Lossy Image Compression using Hierarchical VAEs

This repository contains the authors' implementation of several deep learning-based methods related to lossy image compression.

Models
Results
Install
Usage (compress, decompress, train, evaluation)
Licenses

Models

Implemented Methods (Pre-Trained Models Available)

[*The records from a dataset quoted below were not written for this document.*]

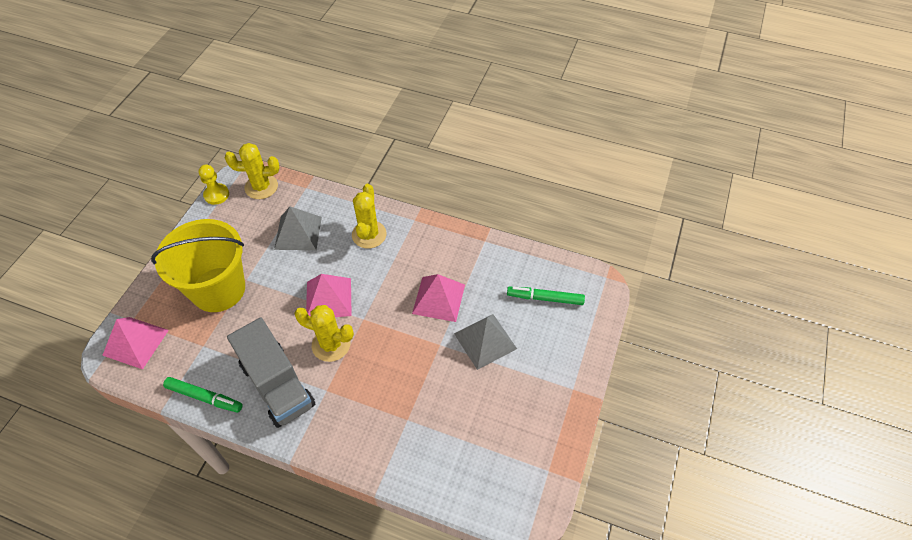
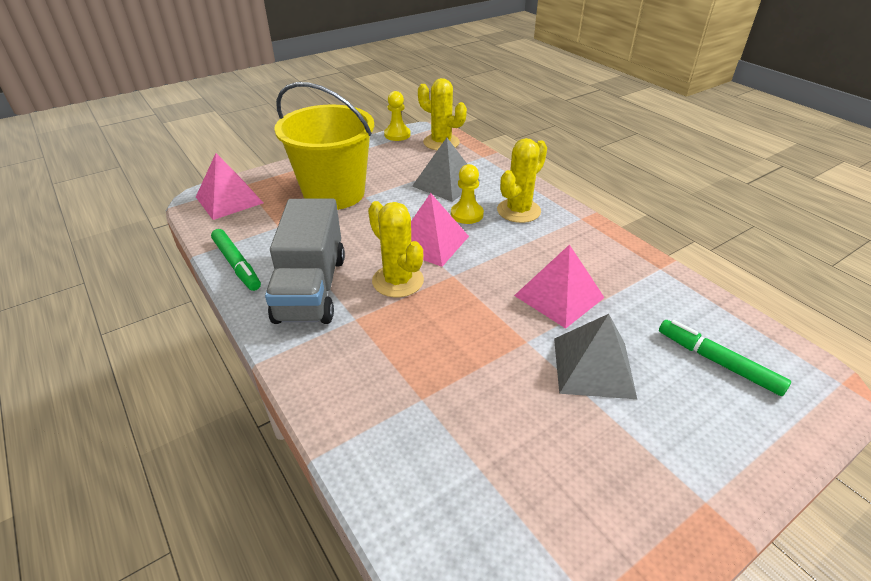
camera: 35 degrees right, 15 degrees down
(335, 257) = (467, 214): none -> yellow pawn

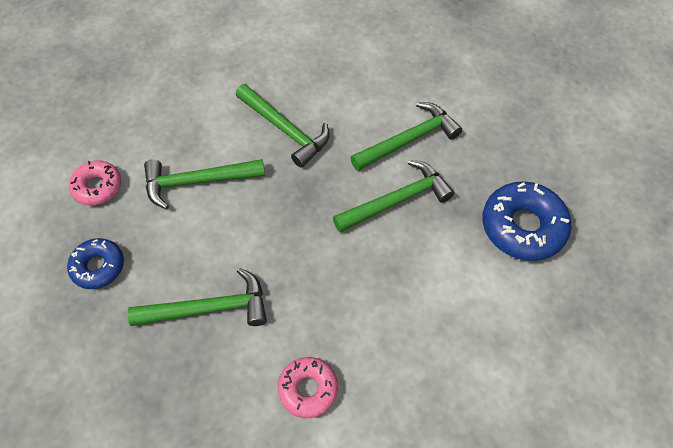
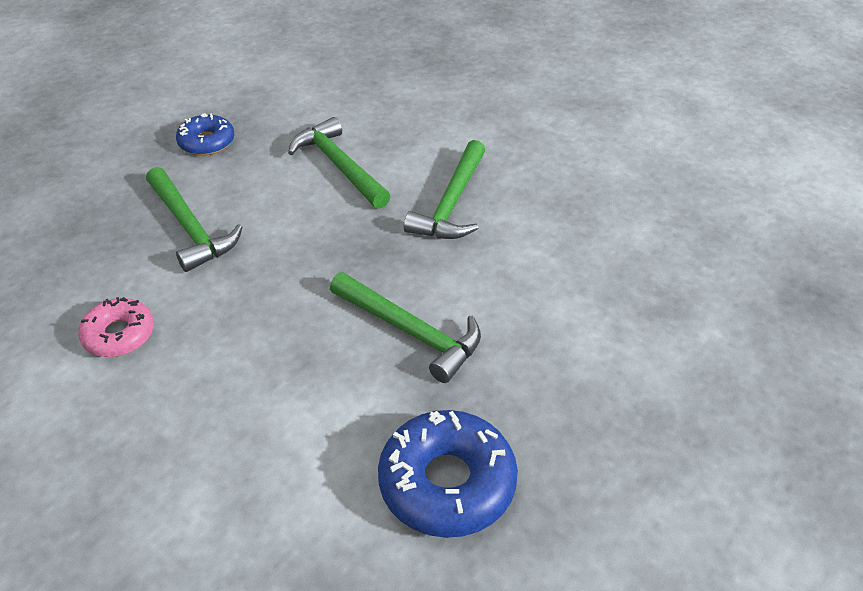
camera: 65 degrees right, 15 degrees down
(97, 187) = (295, 108): pink donut -> none
(409, 140) = (514, 314): green hammer -> none

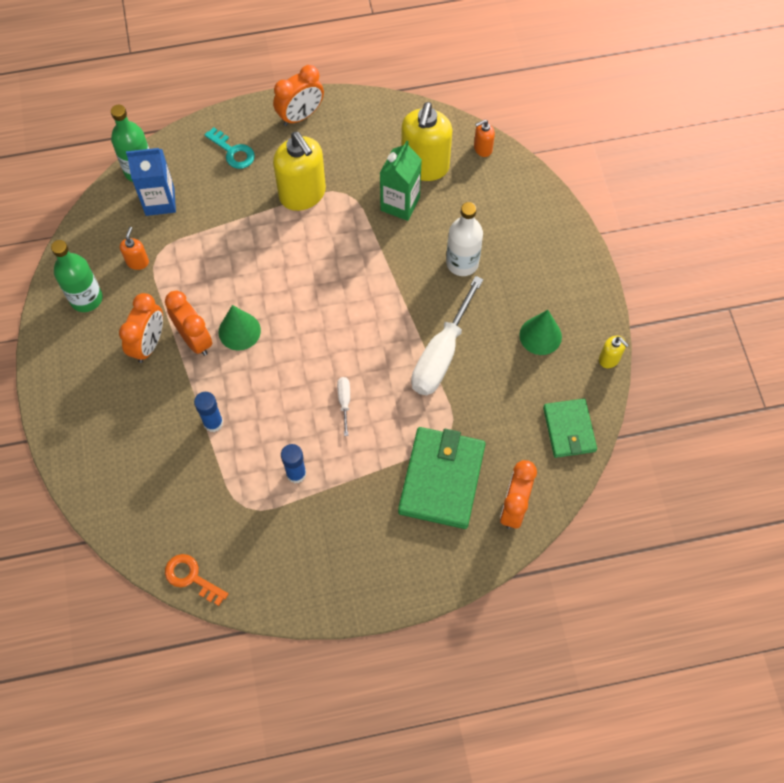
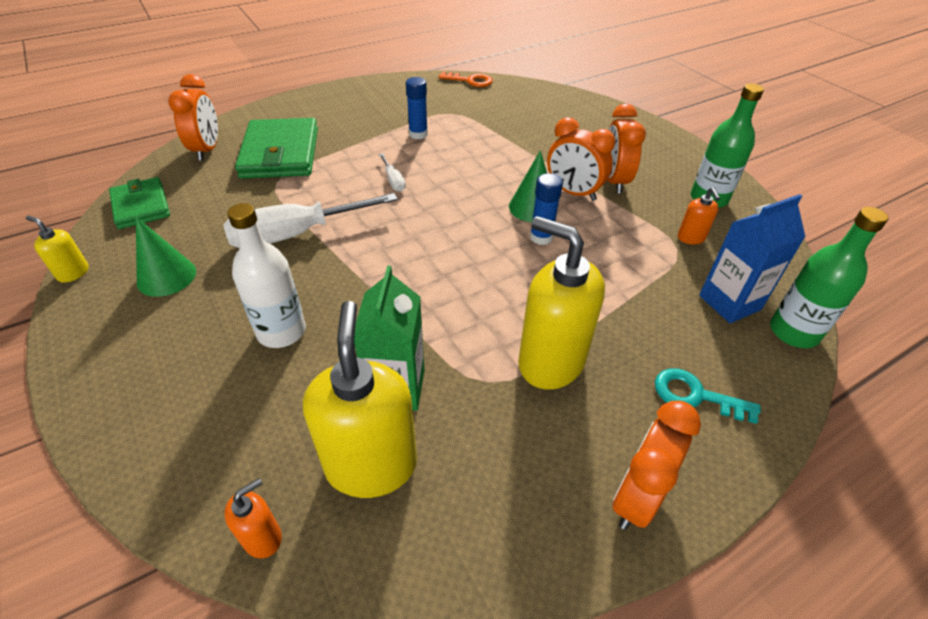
camera: 160 degrees right, 20 degrees down
(213, 423) = (511, 147): blue glue stick -> blue glue stick (541, 237)
(441, 354) = (296, 234): white screwdriver -> white screwdriver turned 120 degrees counterclockwise

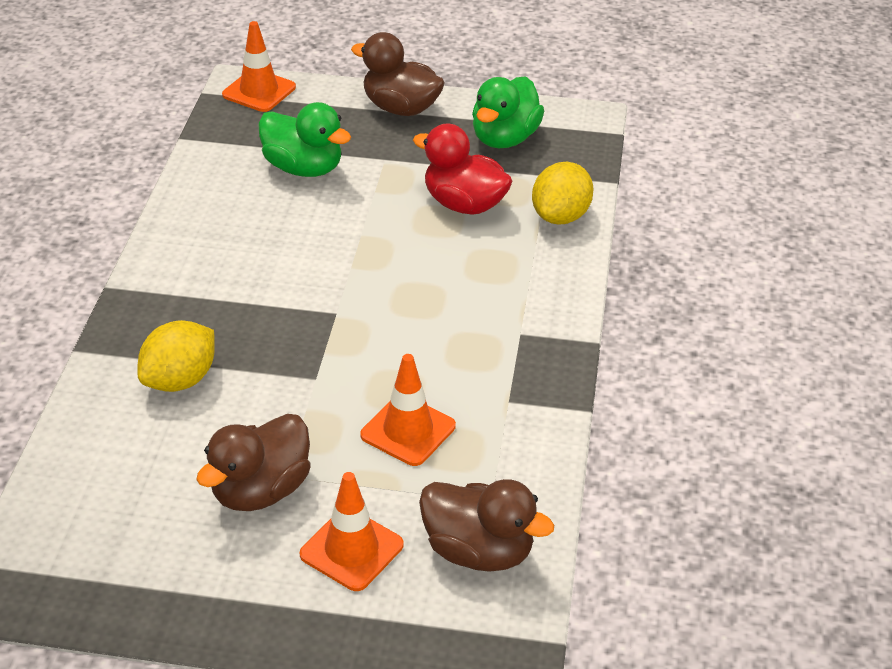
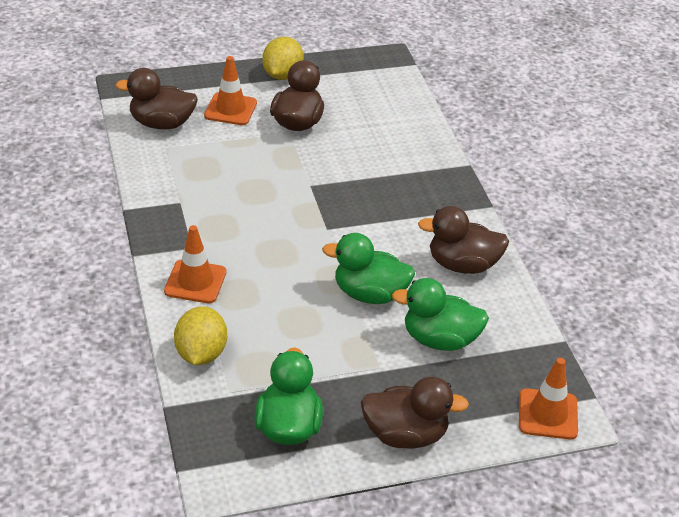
camera: 155 degrees right, 0 degrees up
(180, 380) = (390, 164): yellow lemon -> yellow lemon (282, 75)
(211, 229) = (462, 265): none -> brown duck
(342, 227) = (369, 294): none -> green duck
(408, 431) = (234, 170): orange traffic cone -> orange traffic cone (195, 282)
(464, 204) = (287, 342): red duck -> none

Lossy Image Compression with Quantized Hierarchical VAEs [arxiv] [cvf] [ieee]
- Published at WACV 2023, Best Algorithms Paper Award
- Abstract: a 12-layer VAE model named QRes-VAE. Good compression performance.
- [Code & pre-trained models]: lossy-vae/lvae/models/qres
QARV: Quantization-Aware ResNet VAE for Lossy Image Compression [arxiv] [ieee]
- Published at TPAMI 2023
- Abstract: an improved version of the previous model; Variable rate, faster decoding, better performance.
- [Code & pre-trained models]: lossy-vae/lvae/models/qarv
An Improved Upper Bound on the Rate-Distortion Function of Images [arxiv] [ieee]
- Published at ICIP 2023
- Abstract: a 15-layer VAE model used to estimate the information R(D) function. This model proves that -30% BD-rate w.r.t. VTM is theoretically achievable.
- [Code & pre-trained models]: lossy-vae/lvae/models/rd

Features

Progressive coding: our models learn a deep hierarchy of latent variables and compress/decompress images in a coarse-to-fine fashion. This feature comes from the hierarchical nature of ResNet VAEs.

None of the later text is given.